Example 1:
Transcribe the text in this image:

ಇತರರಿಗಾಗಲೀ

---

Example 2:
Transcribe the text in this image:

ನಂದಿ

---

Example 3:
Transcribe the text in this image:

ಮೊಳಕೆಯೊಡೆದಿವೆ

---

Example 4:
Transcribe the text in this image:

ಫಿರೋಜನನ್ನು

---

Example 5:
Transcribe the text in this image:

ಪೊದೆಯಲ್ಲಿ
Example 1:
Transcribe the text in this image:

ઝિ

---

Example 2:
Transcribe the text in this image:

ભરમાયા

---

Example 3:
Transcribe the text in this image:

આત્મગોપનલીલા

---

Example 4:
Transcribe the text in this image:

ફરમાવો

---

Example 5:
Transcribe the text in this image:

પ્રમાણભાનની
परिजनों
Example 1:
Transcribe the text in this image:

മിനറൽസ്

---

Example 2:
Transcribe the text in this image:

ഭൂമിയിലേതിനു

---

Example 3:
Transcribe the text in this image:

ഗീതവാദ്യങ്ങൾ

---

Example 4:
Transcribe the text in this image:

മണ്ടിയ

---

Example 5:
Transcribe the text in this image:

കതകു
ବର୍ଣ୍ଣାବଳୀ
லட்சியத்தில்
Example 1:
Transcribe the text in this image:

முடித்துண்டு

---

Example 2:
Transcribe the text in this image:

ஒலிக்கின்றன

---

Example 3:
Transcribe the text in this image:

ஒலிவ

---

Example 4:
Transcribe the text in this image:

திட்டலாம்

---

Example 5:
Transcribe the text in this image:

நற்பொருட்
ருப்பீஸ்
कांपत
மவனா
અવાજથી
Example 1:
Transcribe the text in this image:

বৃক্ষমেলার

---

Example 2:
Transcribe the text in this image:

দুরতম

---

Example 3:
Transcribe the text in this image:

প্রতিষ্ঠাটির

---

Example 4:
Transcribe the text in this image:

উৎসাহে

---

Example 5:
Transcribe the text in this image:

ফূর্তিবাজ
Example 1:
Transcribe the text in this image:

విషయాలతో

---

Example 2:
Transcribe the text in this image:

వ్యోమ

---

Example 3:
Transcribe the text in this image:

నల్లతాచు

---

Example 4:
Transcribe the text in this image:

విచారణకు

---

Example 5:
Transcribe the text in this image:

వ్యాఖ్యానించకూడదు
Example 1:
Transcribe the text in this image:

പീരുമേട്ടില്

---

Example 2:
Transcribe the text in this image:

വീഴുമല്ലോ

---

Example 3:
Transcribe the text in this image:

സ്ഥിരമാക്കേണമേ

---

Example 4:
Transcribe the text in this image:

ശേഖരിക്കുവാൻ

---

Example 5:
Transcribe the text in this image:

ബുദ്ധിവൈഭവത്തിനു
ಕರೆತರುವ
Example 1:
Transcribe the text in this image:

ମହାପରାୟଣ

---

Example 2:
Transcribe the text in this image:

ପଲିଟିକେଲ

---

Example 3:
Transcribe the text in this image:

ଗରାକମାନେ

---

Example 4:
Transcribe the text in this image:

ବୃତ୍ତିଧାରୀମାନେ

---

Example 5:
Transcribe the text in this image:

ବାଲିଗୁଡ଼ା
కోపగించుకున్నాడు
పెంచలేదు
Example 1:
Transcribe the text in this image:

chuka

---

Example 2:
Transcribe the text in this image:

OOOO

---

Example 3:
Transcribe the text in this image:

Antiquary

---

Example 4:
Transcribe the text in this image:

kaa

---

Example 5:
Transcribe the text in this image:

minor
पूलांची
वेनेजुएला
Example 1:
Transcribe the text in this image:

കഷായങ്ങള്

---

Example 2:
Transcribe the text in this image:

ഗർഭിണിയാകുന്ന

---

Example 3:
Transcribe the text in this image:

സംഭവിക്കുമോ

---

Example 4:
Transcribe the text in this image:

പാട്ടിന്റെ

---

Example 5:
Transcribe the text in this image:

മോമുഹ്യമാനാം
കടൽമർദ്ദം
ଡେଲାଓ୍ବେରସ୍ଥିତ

• Exercise description
An exact copy of every record is required here.

• Expected answer
Example 1:
Transcribe the text in this image:

ಇತರರಿಗಾಗಲೀ

---

Example 2:
Transcribe the text in this image:

ನಂದಿ

---

Example 3:
Transcribe the text in this image:

ಮೊಳಕೆಯೊಡೆದಿವೆ

---

Example 4:
Transcribe the text in this image:

ಫಿರೋಜನನ್ನು

---

Example 5:
Transcribe the text in this image:

ಪೊದೆಯಲ್ಲಿ
Example 1:
Transcribe the text in this image:

ઝિ

---

Example 2:
Transcribe the text in this image:

ભરમાયા

---

Example 3:
Transcribe the text in this image:

આત્મગોપનલીલા

---

Example 4:
Transcribe the text in this image:

ફરમાવો

---

Example 5:
Transcribe the text in this image:

પ્રમાણભાનની
परिजनों
Example 1:
Transcribe the text in this image:

മിനറൽസ്

---

Example 2:
Transcribe the text in this image:

ഭൂമിയിലേതിനു

---

Example 3:
Transcribe the text in this image:

ഗീതവാദ്യങ്ങൾ

---

Example 4:
Transcribe the text in this image:

മണ്ടിയ

---

Example 5:
Transcribe the text in this image:

കതകു
ବର୍ଣ୍ଣାବଳୀ
லட்சியத்தில்
Example 1:
Transcribe the text in this image:

முடித்துண்டு

---

Example 2:
Transcribe the text in this image:

ஒலிக்கின்றன

---

Example 3:
Transcribe the text in this image:

ஒலிவ

---

Example 4:
Transcribe the text in this image:

திட்டலாம்

---

Example 5:
Transcribe the text in this image:

நற்பொருட்
ருப்பீஸ்
कांपत
மவனா
અવાજથી
Example 1:
Transcribe the text in this image:

বৃক্ষমেলার

---

Example 2:
Transcribe the text in this image:

দুরতম

---

Example 3:
Transcribe the text in this image:

প্রতিষ্ঠাটির

---

Example 4:
Transcribe the text in this image:

উৎসাহে

---

Example 5:
Transcribe the text in this image:

ফূর্তিবাজ
Example 1:
Transcribe the text in this image:

విషయాలతో

---

Example 2:
Transcribe the text in this image:

వ్యోమ

---

Example 3:
Transcribe the text in this image:

నల్లతాచు

---

Example 4:
Transcribe the text in this image:

విచారణకు

---

Example 5:
Transcribe the text in this image:

వ్యాఖ్యానించకూడదు
Example 1:
Transcribe the text in this image:

പീരുമേട്ടില്

---

Example 2:
Transcribe the text in this image:

വീഴുമല്ലോ

---

Example 3:
Transcribe the text in this image:

സ്ഥിരമാക്കേണമേ

---

Example 4:
Transcribe the text in this image:

ശേഖരിക്കുവാൻ

---

Example 5:
Transcribe the text in this image:

ബുദ്ധിവൈഭവത്തിനു
ಕರೆತರುವ
Example 1:
Transcribe the text in this image:

ମହାପରାୟଣ

---

Example 2:
Transcribe the text in this image:

ପଲିଟିକେଲ

---

Example 3:
Transcribe the text in this image:

ଗରାକମାନେ

---

Example 4:
Transcribe the text in this image:

ବୃତ୍ତିଧାରୀମାନେ

---

Example 5:
Transcribe the text in this image:

ବାଲିଗୁଡ଼ା
కోపగించుకున్నాడు
పెంచలేదు
Example 1:
Transcribe the text in this image:

chuka

---

Example 2:
Transcribe the text in this image:

OOOO

---

Example 3:
Transcribe the text in this image:

Antiquary

---

Example 4:
Transcribe the text in this image:

kaa

---

Example 5:
Transcribe the text in this image:

minor
पूलांची
वेनेजुएला
Example 1:
Transcribe the text in this image:

കഷായങ്ങള്

---

Example 2:
Transcribe the text in this image:

ഗർഭിണിയാകുന്ന

---

Example 3:
Transcribe the text in this image:

സംഭവിക്കുമോ

---

Example 4:
Transcribe the text in this image:

പാട്ടിന്റെ

---

Example 5:
Transcribe the text in this image:

മോമുഹ്യമാനാം
കടൽമർദ്ദം
ଡେଲାଓ୍ବେରସ୍ଥିତ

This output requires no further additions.